» **WHAT TO PRODUCE**: Copy the listing lines word for word, beginning with the line that contains "After every picture, add" and ending with the line that contains "0.014921, -0.148346, 0.193150]]", with both of those lines included.

» **DATA**:
+ + + + + + +
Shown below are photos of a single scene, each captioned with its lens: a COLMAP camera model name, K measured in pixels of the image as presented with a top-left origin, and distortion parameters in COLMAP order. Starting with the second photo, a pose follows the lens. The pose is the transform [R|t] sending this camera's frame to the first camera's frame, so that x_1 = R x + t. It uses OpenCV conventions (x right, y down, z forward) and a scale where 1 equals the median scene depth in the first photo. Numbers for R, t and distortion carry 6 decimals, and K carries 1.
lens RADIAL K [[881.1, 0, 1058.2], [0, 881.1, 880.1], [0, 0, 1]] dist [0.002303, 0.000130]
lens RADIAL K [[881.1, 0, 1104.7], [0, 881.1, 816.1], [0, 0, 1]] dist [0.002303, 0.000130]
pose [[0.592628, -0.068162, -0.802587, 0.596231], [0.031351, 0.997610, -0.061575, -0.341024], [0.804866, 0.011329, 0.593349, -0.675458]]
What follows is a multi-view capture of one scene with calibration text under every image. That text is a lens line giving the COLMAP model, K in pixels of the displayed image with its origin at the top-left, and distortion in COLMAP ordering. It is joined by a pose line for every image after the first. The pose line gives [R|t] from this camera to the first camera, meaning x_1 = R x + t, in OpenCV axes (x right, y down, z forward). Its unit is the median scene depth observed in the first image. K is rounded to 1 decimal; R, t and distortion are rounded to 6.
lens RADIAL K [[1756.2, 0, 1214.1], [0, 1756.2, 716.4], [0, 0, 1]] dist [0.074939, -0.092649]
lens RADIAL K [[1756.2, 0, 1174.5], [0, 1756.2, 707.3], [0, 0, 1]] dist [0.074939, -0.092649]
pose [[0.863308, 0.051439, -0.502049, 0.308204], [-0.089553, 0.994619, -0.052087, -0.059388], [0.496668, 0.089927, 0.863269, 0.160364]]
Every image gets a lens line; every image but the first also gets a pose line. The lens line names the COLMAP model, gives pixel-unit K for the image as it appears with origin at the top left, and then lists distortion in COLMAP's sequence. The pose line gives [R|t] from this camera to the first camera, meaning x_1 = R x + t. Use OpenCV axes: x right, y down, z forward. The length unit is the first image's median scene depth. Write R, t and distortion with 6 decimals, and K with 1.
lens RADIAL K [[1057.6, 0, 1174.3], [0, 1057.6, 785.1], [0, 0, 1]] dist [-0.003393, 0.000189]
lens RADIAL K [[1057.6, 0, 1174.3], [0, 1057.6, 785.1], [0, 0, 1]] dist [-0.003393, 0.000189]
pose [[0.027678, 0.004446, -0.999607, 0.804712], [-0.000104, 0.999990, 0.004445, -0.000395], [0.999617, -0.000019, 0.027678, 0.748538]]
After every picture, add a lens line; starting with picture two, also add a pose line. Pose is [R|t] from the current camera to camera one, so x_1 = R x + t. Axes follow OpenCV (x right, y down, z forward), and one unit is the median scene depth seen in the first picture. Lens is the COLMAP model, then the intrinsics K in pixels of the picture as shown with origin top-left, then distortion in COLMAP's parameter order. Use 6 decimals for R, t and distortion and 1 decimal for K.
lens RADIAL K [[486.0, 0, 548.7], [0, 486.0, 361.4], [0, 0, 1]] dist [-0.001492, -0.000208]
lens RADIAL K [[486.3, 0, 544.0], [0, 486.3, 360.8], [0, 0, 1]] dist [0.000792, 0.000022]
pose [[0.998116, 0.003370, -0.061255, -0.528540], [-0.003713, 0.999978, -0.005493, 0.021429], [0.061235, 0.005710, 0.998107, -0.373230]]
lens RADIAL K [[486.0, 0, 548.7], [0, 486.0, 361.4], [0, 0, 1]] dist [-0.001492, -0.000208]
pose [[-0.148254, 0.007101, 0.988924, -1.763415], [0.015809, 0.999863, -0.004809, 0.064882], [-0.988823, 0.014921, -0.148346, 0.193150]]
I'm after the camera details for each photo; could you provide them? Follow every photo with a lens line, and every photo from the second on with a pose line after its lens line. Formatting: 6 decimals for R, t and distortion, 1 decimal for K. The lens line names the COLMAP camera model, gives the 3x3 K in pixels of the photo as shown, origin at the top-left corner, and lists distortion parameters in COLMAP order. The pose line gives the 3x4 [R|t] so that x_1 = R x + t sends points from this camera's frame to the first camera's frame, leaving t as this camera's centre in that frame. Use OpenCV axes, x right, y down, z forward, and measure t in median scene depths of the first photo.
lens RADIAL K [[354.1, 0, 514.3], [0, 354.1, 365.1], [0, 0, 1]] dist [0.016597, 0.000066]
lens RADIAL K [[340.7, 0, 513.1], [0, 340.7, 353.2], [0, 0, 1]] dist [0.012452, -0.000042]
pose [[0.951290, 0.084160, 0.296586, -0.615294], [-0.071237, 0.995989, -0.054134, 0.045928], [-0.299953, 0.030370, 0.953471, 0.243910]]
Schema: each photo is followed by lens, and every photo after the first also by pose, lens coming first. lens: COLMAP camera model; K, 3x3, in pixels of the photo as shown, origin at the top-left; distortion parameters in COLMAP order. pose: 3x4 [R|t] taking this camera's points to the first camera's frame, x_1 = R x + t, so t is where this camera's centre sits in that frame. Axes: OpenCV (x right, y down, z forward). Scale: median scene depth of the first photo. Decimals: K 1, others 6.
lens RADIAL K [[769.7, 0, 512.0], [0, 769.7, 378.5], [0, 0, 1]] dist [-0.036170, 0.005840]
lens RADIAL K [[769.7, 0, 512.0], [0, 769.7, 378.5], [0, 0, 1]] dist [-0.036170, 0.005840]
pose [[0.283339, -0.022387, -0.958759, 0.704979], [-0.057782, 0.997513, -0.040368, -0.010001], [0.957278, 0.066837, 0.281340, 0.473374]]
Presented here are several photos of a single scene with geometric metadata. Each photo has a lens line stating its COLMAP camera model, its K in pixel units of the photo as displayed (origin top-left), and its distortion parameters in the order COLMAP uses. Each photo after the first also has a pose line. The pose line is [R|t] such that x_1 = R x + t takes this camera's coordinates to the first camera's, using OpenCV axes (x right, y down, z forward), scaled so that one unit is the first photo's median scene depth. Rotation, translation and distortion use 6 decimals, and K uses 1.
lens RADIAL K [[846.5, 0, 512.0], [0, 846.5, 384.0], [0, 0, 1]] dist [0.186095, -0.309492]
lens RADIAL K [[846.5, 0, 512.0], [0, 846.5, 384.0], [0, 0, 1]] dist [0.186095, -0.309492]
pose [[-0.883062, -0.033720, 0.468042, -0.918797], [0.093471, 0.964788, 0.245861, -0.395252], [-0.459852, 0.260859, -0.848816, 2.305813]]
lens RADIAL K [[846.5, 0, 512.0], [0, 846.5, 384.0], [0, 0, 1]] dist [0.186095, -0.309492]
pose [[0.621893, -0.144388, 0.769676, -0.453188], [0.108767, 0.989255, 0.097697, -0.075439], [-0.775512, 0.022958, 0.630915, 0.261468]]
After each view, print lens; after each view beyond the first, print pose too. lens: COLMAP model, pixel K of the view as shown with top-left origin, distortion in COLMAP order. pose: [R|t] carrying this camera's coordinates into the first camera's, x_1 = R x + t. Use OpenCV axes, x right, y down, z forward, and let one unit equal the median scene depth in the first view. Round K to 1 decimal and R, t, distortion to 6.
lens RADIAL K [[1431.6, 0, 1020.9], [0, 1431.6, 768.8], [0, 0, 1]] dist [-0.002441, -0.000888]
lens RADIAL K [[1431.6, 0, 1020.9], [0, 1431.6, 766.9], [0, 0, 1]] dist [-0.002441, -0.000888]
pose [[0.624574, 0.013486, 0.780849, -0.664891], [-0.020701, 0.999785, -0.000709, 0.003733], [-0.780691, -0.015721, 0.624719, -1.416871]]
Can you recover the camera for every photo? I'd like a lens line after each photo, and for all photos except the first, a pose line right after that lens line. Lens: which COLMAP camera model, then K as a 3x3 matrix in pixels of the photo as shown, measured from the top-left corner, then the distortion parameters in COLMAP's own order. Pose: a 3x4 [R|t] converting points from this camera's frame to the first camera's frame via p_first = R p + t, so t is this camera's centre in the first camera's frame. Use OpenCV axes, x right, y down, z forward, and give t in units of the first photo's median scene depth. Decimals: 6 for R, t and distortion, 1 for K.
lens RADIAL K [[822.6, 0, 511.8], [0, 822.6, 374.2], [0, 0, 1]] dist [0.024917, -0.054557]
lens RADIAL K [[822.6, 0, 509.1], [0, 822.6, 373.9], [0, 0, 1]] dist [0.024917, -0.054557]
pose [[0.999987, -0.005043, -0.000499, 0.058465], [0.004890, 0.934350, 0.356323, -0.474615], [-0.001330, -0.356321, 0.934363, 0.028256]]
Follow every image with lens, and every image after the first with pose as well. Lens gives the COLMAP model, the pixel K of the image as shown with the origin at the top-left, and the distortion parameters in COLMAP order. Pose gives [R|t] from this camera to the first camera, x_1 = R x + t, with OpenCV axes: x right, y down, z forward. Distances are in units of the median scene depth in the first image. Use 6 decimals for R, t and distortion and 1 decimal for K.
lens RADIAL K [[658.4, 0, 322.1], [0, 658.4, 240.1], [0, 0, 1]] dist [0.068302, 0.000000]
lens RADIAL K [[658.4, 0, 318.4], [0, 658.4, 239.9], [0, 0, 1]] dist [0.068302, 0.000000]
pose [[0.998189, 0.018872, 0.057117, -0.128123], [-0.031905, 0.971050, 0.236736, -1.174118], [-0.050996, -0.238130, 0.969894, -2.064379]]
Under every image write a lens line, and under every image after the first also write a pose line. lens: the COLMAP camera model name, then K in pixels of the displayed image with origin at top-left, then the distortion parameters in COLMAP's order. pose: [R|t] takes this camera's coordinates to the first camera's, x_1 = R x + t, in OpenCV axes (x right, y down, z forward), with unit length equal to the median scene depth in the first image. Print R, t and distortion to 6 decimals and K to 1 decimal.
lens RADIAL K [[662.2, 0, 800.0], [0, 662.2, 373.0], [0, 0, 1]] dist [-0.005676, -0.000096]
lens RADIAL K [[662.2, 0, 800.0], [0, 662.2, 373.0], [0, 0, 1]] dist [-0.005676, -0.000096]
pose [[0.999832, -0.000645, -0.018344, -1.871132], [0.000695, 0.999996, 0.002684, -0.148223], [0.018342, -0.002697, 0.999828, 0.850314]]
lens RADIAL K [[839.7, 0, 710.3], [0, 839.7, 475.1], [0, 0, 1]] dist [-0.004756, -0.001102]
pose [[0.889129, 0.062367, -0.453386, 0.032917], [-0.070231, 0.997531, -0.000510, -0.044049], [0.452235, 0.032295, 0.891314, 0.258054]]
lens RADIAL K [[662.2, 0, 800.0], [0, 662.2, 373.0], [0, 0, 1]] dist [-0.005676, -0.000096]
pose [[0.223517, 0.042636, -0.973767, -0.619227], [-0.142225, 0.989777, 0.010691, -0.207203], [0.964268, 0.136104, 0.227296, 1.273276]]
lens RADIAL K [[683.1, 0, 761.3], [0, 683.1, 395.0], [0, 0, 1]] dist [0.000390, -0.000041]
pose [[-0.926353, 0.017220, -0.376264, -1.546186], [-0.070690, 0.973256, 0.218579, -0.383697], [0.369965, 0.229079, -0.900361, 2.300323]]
+ + + + + + +
» **EXERCISE SOLUTION**:
After every picture, add a lens line; starting with picture two, also add a pose line. Pose is [R|t] from the current camera to camera one, so x_1 = R x + t. Axes follow OpenCV (x right, y down, z forward), and one unit is the median scene depth seen in the first picture. Lens is the COLMAP model, then the intrinsics K in pixels of the picture as shown with origin top-left, then distortion in COLMAP's parameter order. Use 6 decimals for R, t and distortion and 1 decimal for K.
lens RADIAL K [[486.0, 0, 548.7], [0, 486.0, 361.4], [0, 0, 1]] dist [-0.001492, -0.000208]
lens RADIAL K [[486.3, 0, 544.0], [0, 486.3, 360.8], [0, 0, 1]] dist [0.000792, 0.000022]
pose [[0.998116, 0.003370, -0.061255, -0.528540], [-0.003713, 0.999978, -0.005493, 0.021429], [0.061235, 0.005710, 0.998107, -0.373230]]
lens RADIAL K [[486.0, 0, 548.7], [0, 486.0, 361.4], [0, 0, 1]] dist [-0.001492, -0.000208]
pose [[-0.148254, 0.007101, 0.988924, -1.763415], [0.015809, 0.999863, -0.004809, 0.064882], [-0.988823, 0.014921, -0.148346, 0.193150]]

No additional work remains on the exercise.